━━ Extract
Wednesday 30 April 2014

Debates about Pricing

Everything is comparative.  Students at uni complain bitterly about he cost of digital printing at UH.
Fabric for the digital printer is priced at 1.8 x cost price from the wholesalers, and every print job has to have a half metre wind-on cost.  My fabrics vary between £7.70 for poplin to £30 for hemp ramie, or £36 for silk satin, per metre.  Add to this the cost of the digital inks, for which I have had to pay between 48p - £2.56 per metre.  Students have to steam and wash the fabrics themselves, and iron them.

Then I looked at the University of East London Fabpad website.  This is a business run by students at UEL as a commercial print bureau.  Their prices are similar to UH for fabrics, but have a £30 per metre print cost (!), plus 20%VAT if you are not a UEL student!!!  Fabpad steam, washes and irons the fabric for the customer.   Fabpad lists mostly high end fabrics for customers to select from.   But then, if you were paying £30 per metre to print it, you would probably feel spending £7.70 for poplin to be unjustifiable, and be more likely to target high end fabrics.

Pricing polocies then state you add in your design costs, and double the whole amount to calculate the final costs.

When Lucy asked me how much I would sell my red poplin for, I said about £50 per metre, thinking this was a price at the high end of "reasonable".  However this is inadequate once you enter the commercial digital print world.  £50 per metre would be cost price without design costs or profit.  Hmm!  Need to rework the costings.
━━━━
━━ Dataset excerpts
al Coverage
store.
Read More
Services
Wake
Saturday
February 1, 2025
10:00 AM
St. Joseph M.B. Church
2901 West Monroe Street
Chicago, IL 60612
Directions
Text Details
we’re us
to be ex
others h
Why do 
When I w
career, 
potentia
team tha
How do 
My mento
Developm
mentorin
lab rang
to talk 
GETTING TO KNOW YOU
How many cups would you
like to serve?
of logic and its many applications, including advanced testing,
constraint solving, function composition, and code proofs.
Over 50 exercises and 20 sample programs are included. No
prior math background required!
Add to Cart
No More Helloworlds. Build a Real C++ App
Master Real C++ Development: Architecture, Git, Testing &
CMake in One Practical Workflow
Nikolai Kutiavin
━━━━
━━ Dataset excerpts
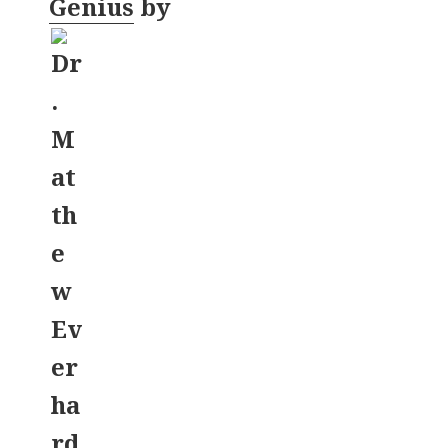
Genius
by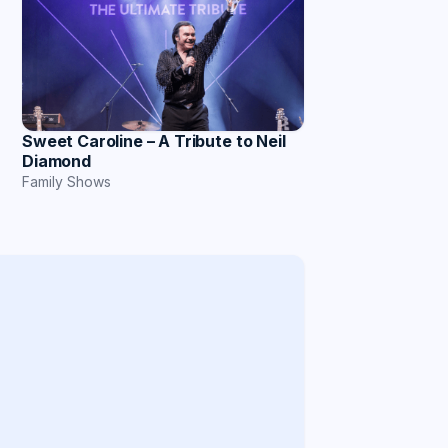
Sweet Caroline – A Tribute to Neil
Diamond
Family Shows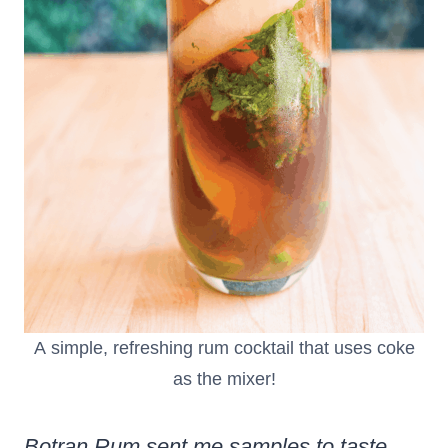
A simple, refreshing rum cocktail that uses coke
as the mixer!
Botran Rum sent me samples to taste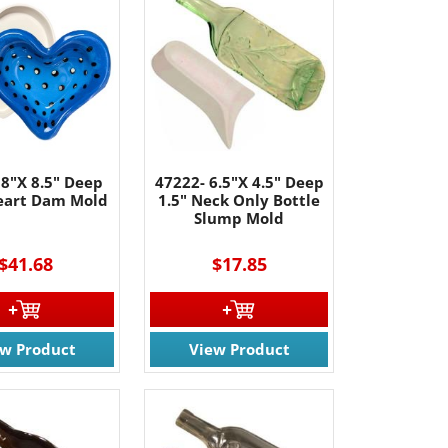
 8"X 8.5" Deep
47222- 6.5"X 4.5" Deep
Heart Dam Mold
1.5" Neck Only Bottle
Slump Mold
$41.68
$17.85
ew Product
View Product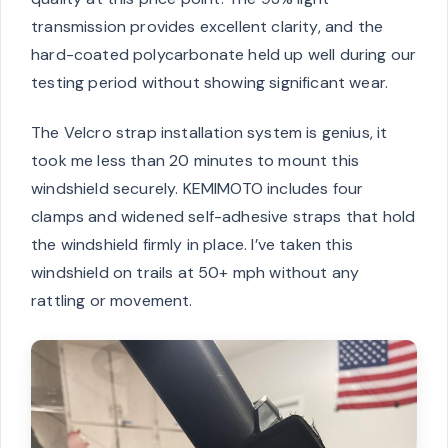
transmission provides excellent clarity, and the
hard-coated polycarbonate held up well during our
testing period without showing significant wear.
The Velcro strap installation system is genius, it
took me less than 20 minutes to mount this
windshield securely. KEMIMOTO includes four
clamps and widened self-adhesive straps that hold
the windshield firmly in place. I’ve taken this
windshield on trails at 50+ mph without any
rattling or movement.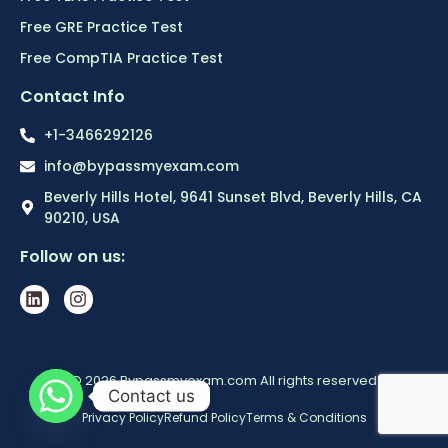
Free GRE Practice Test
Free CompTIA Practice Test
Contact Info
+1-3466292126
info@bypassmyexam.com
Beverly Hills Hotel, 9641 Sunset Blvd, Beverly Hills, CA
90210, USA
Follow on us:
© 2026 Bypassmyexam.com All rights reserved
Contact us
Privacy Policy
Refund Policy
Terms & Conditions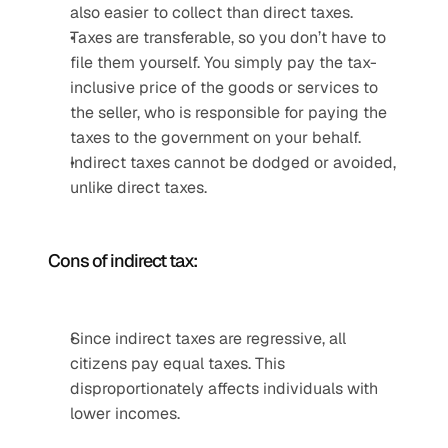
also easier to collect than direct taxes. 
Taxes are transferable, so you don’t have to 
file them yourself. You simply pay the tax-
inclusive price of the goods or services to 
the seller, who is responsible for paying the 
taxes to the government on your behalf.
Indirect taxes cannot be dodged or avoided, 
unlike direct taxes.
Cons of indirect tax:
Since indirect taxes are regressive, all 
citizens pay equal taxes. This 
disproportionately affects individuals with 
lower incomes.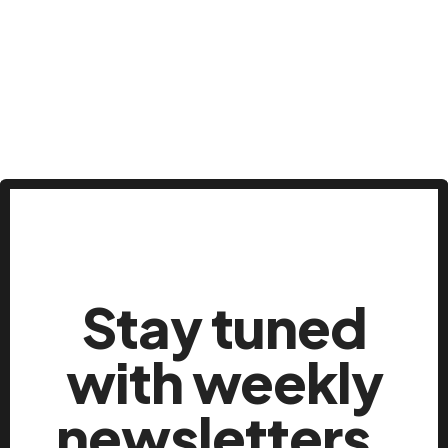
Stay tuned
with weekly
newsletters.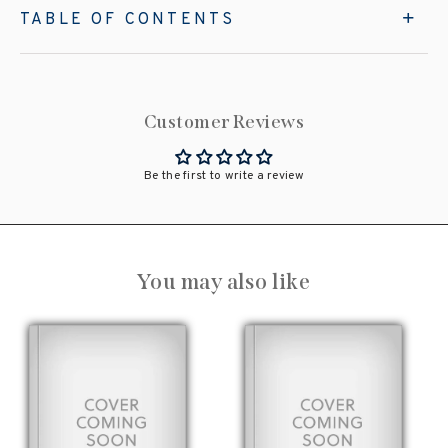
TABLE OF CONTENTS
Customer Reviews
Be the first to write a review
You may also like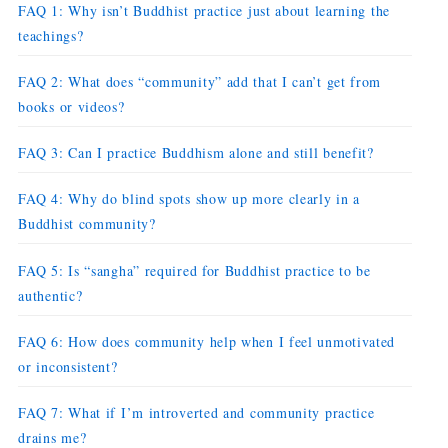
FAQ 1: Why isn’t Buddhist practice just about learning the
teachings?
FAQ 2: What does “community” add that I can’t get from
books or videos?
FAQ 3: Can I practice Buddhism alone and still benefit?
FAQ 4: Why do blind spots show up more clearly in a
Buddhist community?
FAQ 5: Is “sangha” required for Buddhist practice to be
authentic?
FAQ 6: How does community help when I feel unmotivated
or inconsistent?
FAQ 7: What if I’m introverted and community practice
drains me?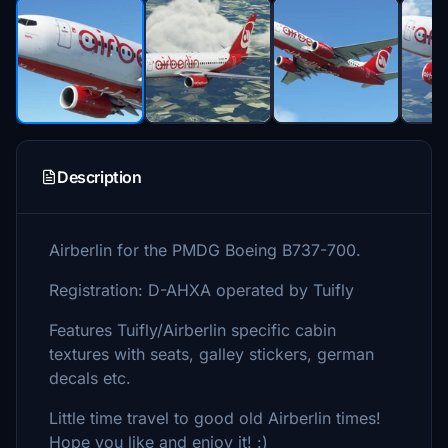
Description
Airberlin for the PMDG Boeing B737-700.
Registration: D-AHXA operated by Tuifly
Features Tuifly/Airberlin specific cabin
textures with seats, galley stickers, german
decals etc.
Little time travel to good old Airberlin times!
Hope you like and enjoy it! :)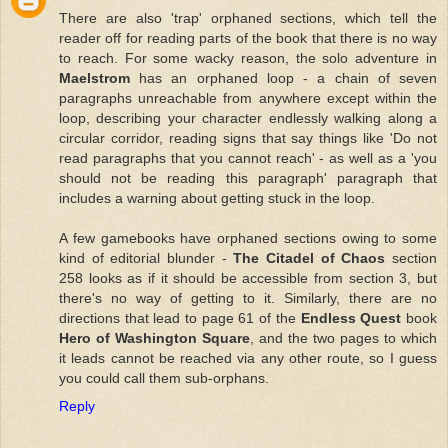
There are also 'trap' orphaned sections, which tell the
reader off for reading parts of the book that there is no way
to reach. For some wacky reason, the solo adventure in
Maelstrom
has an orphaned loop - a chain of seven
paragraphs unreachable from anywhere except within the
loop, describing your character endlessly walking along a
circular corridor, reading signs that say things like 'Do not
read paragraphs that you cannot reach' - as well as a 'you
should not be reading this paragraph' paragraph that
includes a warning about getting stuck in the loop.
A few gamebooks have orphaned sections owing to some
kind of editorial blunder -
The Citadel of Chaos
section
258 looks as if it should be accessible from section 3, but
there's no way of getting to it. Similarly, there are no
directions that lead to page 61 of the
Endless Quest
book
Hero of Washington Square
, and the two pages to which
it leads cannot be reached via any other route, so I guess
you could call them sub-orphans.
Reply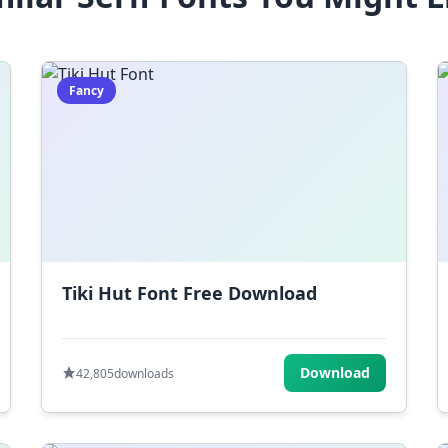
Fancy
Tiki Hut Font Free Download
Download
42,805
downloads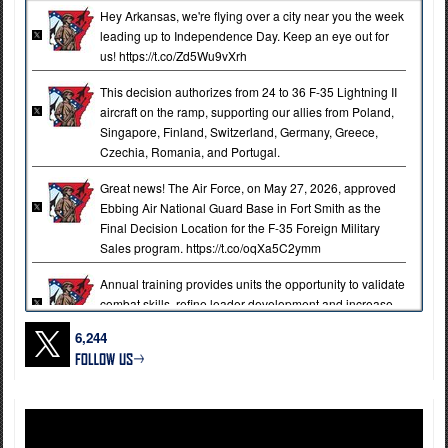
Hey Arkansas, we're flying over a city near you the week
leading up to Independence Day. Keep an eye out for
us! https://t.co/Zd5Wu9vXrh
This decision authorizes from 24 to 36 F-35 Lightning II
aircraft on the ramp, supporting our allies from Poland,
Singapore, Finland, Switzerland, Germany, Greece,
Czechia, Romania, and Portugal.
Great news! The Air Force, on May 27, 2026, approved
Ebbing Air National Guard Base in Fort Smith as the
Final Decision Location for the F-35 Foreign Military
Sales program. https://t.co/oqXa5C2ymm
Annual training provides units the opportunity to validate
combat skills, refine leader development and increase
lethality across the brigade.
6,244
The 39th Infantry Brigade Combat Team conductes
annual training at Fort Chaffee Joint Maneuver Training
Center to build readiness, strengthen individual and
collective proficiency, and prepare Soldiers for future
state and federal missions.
━━━━
━━ Dataset excerpts
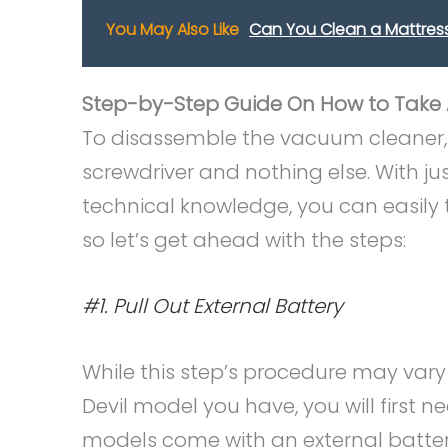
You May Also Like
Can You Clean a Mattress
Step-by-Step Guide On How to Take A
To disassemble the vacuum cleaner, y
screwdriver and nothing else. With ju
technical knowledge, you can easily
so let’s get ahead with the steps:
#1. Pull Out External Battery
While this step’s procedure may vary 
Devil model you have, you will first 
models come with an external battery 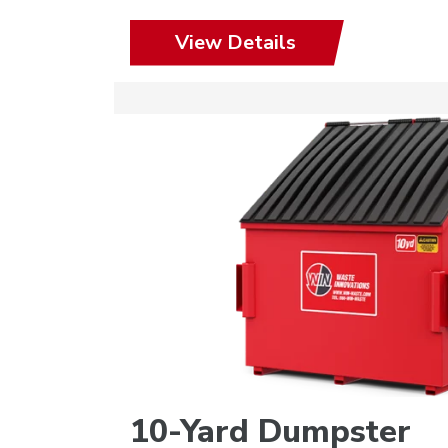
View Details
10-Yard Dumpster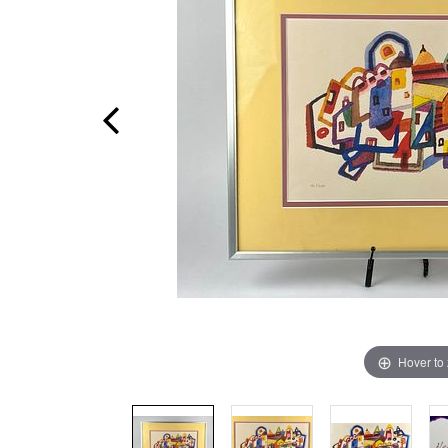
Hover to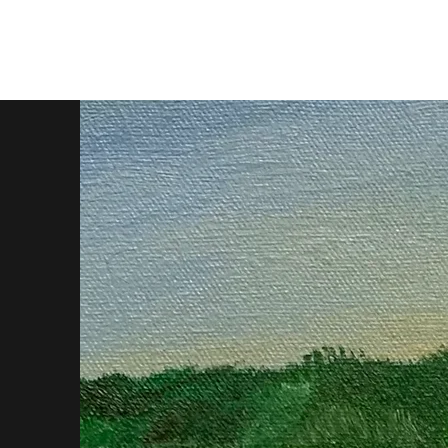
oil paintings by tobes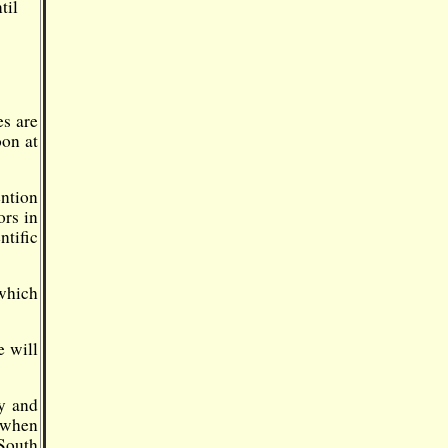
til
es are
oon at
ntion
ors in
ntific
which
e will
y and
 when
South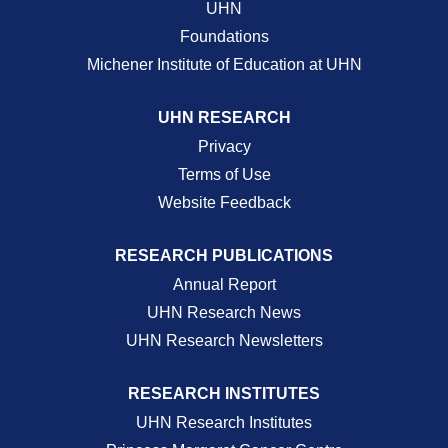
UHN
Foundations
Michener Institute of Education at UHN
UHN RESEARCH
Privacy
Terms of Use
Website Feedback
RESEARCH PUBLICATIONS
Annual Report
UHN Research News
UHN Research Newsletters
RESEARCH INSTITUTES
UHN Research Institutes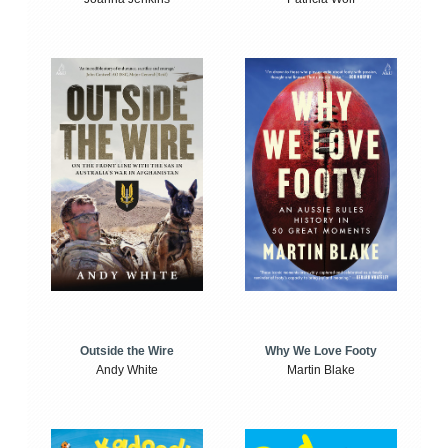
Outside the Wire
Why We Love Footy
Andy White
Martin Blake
━━━━
*Task to carry out*. Print, word for word, the part of the post on fabric printing prices from "Wednesday 30 April" to "and iron them.". Nothing in the listing is needed here.

*Task solution*.
Wednesday 30 April 2014

Debates about Pricing

Everything is comparative.  Students at uni complain bitterly about he cost of digital printing at UH.
Fabric for the digital printer is priced at 1.8 x cost price from the wholesalers, and every print job has to have a half metre wind-on cost.  My fabrics vary between £7.70 for poplin to £30 for hemp ramie, or £36 for silk satin, per metre.  Add to this the cost of the digital inks, for which I have had to pay between 48p - £2.56 per metre.  Students have to steam and wash the fabrics themselves, and iron them.